Task brief: Say how many lines in the records hold the word "baseFrequency", and give nothing but that number.

Provided material:
========
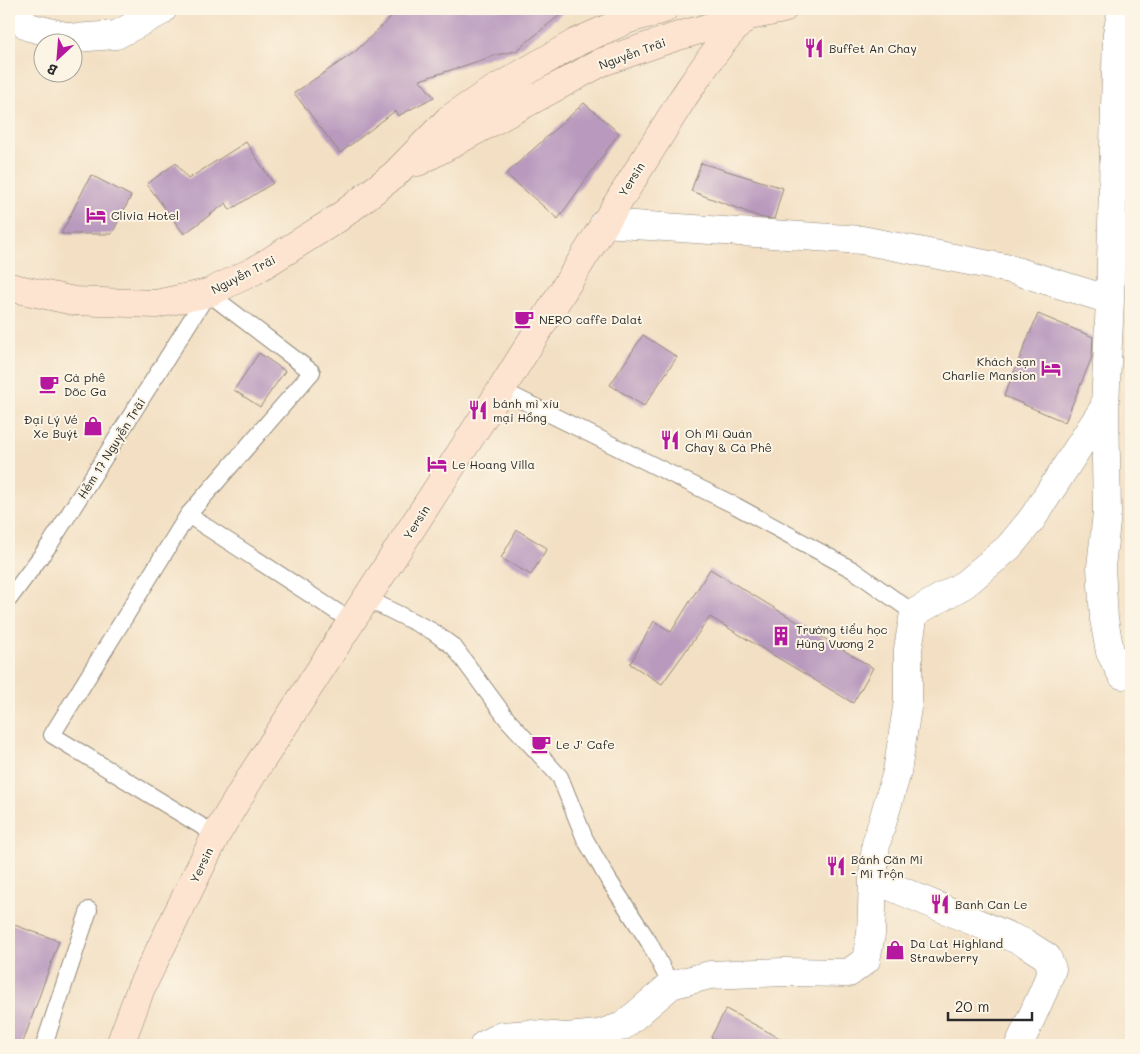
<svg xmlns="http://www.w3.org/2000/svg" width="1140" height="1054" font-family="Mali,sans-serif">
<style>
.building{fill:#b99abe}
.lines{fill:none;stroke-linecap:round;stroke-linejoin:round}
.lane-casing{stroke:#8f8678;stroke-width:18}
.street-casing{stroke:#8f8678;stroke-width:29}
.secondary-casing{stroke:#8f8678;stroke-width:29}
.lane{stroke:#fff;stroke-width:16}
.street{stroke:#fff;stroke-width:28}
.secondary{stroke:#fde4d0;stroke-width:28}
.labels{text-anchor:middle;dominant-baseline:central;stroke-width:4;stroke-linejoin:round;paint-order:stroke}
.poi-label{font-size:12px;fill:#2b2b2b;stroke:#fcf5e5;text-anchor:start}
.street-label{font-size:12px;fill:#2b2b2b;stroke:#fcf5e5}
</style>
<rect width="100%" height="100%" fill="#fcf5e5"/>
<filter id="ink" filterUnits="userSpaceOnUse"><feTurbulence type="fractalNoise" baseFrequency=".02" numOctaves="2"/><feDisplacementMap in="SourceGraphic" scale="10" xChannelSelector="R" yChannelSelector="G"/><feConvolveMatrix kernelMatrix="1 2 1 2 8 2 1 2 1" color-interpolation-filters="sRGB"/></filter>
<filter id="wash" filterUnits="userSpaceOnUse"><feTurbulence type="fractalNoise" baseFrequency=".0096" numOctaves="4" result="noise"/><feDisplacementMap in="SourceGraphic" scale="20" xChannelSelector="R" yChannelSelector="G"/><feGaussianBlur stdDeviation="1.12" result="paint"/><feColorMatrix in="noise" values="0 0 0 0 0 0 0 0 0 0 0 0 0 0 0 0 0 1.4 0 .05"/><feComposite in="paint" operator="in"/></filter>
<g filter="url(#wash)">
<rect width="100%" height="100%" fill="#f3e0c4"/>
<g id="blocks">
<path class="building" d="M399,9H567L516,51L497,55L420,80L434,97L398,116L395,111L340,153L294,93L355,52Z
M584,103L619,133L558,219L506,174Z
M246,142L273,183L230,210L226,203L184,234L147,184L176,163L188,179Z
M701,163L783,188L774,219L763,218L691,191Z
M91,175L131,196L112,234H61Z
M1038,314L1093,337L1092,357L1065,422L1004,396Z
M643,335L677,357L644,406L610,385Z
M259,353L285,371L260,407L234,390Z
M517,530L547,548L531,575L501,558Z
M710,569L873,668L853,703L710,617L662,684L630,664L654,621L671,632Z
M9,923L59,941L22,1045H9Z
M726,1009L792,1045H726L711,1037Z"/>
</g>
</g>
<g filter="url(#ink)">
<use href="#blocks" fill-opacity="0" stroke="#8f8678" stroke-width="1"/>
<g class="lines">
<defs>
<path id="lane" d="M501,390L736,506L853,570L914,613
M188,515L351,621
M366,598L432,631L454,647L507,719L560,777L585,839L608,879L649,942L671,985
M9,599L50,544L208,293L312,372L188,515L52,735L216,835
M44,1045L89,910"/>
<path id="street" d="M1122,9L1117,33L1110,300L1105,406L1107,513L1101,567L1104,619L1110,652L1122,675
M9,10L29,27L74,38L116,35L160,12L163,9
M604,223L862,240L1010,269L1110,300
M873,879L1025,943L1047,957L1052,969L1044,990L1019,1045
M484,1045L502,1036L529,1034L566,1037L599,1034L623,1026L671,985L710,975L784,972L849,973L866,960L871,934L873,879L876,844L897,772L908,701V649L914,613L965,584L1009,547L1032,519L1105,406"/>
<path id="secondary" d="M418,162L602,62L675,37L745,17L783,9
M9,287L74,301L156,304L208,293L254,271L337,219L394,175L449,119L485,95L577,42L629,19L664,9
M120,1045L141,988L216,835L252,775L501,390L683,98C703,69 728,29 756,9"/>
</defs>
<use href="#lane" class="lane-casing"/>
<use href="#street" class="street-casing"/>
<use href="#secondary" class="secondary-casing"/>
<use href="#lane" class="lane"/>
<use href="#street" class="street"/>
<use href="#secondary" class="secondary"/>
</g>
</g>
<defs>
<symbol id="restaurant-bare" viewBox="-9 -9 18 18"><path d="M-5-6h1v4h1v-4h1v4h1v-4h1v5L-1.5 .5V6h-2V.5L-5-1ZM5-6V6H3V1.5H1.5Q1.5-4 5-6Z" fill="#b5179e" stroke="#fcf5e5" stroke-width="2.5" paint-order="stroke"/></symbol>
<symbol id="hotel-bare" viewBox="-9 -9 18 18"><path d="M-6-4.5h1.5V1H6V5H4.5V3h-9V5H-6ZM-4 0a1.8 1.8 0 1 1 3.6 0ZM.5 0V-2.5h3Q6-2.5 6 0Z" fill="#b5179e" stroke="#fcf5e5" stroke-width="2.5" paint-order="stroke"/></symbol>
<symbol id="cafe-bare" viewBox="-9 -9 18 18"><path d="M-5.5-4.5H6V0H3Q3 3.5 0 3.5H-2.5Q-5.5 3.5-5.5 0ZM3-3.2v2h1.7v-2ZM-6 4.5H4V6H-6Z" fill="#b5179e" stroke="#fcf5e5" stroke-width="2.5" paint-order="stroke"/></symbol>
<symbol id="shop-bare" viewBox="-9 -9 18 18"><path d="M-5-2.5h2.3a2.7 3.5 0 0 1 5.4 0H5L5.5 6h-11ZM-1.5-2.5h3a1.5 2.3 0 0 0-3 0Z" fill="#b5179e" stroke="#fcf5e5" stroke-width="2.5" paint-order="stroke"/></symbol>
<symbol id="building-bare" viewBox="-9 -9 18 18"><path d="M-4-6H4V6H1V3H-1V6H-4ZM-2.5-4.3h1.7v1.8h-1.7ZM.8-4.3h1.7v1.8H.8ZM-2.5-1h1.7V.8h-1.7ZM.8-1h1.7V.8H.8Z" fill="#b5179e" stroke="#fcf5e5" stroke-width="2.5" paint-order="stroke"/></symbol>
</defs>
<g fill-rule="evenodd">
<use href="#restaurant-bare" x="800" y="34" width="28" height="28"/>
<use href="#hotel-bare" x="82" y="201" width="28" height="28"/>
<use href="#cafe-bare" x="510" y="305" width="28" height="28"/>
<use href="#hotel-bare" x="1037" y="354" width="28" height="28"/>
<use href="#cafe-bare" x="35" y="370" width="28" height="28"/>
<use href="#restaurant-bare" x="464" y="396" width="28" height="28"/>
<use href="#shop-bare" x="79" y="412" width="28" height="28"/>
<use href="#restaurant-bare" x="656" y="426" width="28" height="28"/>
<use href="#hotel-bare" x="423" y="450" width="28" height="28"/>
<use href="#building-bare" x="767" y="622" width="28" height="28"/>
<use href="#cafe-bare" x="527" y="730" width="28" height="28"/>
<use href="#restaurant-bare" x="822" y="852" width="28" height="28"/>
<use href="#restaurant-bare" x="926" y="890" width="28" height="28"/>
<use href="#shop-bare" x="881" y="936" width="28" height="28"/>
</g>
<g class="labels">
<g class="poi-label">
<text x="829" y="48">Buffet An Chay</text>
<text x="111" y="215">Clivia Hotel</text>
<text x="539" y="319">NERO caffe Dalat</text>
<text x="1036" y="361" text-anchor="end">Khách sạn<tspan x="1036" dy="14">Charlie Mansion</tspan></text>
<text x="64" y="377">Cà phê<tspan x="64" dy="14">Dõc Ga</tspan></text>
<text x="493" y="403">bánh mì xíu<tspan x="493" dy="14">mại Hồng</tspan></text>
<text x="78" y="419" text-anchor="end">Đại Lý Vé<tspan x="78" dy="14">Xe Buýt</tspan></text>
<text x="685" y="433">Oh Mi Quán<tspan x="685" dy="14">Chay &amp; Cà Phê</tspan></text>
<text x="452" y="464">Le Hoang Villa</text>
<text x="796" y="629">Trường tiểu học<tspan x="796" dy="14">Hùng Vương 2</tspan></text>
<text x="556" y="744">Le J' Cafe</text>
<text x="851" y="859">Bánh Căn Mi<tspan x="851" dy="14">- Mì Trộn</tspan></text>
<text x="955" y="904">Banh Can Le</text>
<text x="910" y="943">Da Lat Highland<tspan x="910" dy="14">Strawberry</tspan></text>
</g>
<g class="street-label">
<text transform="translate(632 53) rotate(-20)">Nguyễn Trãi</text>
<text transform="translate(631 179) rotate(-58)">Yersin</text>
<text transform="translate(243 274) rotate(-27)">Nguyễn Trãi</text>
<text transform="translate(111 448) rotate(-58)">Hẻm 17 Nguyễn Trãi</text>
<text transform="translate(416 522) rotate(-57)">Yersin</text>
<text transform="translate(201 865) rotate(-64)">Yersin</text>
</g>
</g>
<rect width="1140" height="1054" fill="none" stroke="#fcf5e5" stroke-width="30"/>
<g transform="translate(58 58) rotate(206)"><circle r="24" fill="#fcf5e5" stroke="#a8a49b"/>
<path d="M0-4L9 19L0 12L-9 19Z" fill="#b5179e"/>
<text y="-8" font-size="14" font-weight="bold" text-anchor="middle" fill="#2b2b2b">B</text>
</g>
<path d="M948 1012v8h84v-8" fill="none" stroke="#2b2b2b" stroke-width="2.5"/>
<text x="955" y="1012" font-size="15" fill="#2b2b2b" stroke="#fcf5e5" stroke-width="4" paint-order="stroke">20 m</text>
</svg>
========
Reply: 2